Inflammation probably plays a significant role in perinatal
brain injury. To study the contribution of locally produced
cytokines, the effect on cell death of addition of
IL-8 and MCP-1 or
antibodies to these, and the impact of
acidosis, human postmitotic NT2-N neurons were exposed to 3 h of
hypoxia and
glucose deprivation and reoxygenated for 21 h. After 3 h of
hypoxia with neutral medium,
IL-8 was significantly increased compared to controls (150 (100-250)% vs. 100 (85-115)%, p=0.023). After 21 h of neutral reoxygenation, both
IL-8 (380 (110-710)% vs. 150 (85-260)%, p=0.041) and
monocyte chemoattractant protein-1 (MCP-1) (650 (440-2000)% vs. 310 (230-340)%, p=0.007) were significantly increased compared to controls. After 3 h of
hypoxia, both
IL-8 (p=0.002) and MCP-1 (p=0.008) were significantly lower in cells with acidotic compared with cells with neutral medium.

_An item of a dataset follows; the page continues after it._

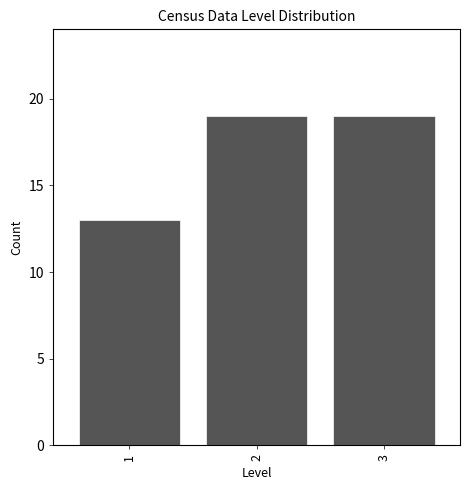

Reading left to right, list every bar in this chart as the range it spans on the x-axis followed by its height. The values are not printed on the chart, so give them approximately, as read against the axis.

0.5 to 1.5: 13
1.5 to 2.5: 19
2.5 to 3.5: 19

Acidosis during reoxygenation, however, significantly increased
IL-8 release, whereas MCP-1 release was diminished. Similar effects of
acidosis were seen in normoxic controls. The cells also secreted
RANTES and IP-10, but not 8 other
cytokines tested. We found no effect on cell death, measured by MTT assay, of addition of
IL-8, MCP-1 or
antibodies to these. We conclude that human NT2-N neurons release
IL-8 and MCP-1 during 21 h of reoxygenation after 3 h of
hypoxia.
Acidosis led to a differential effect on
IL-8 and MCP-1, with increased
IL-8 and decreased MCP-1, both during reoxygenation and in normoxic controls.
IL-8 and MCP-1 had no effect on cell death.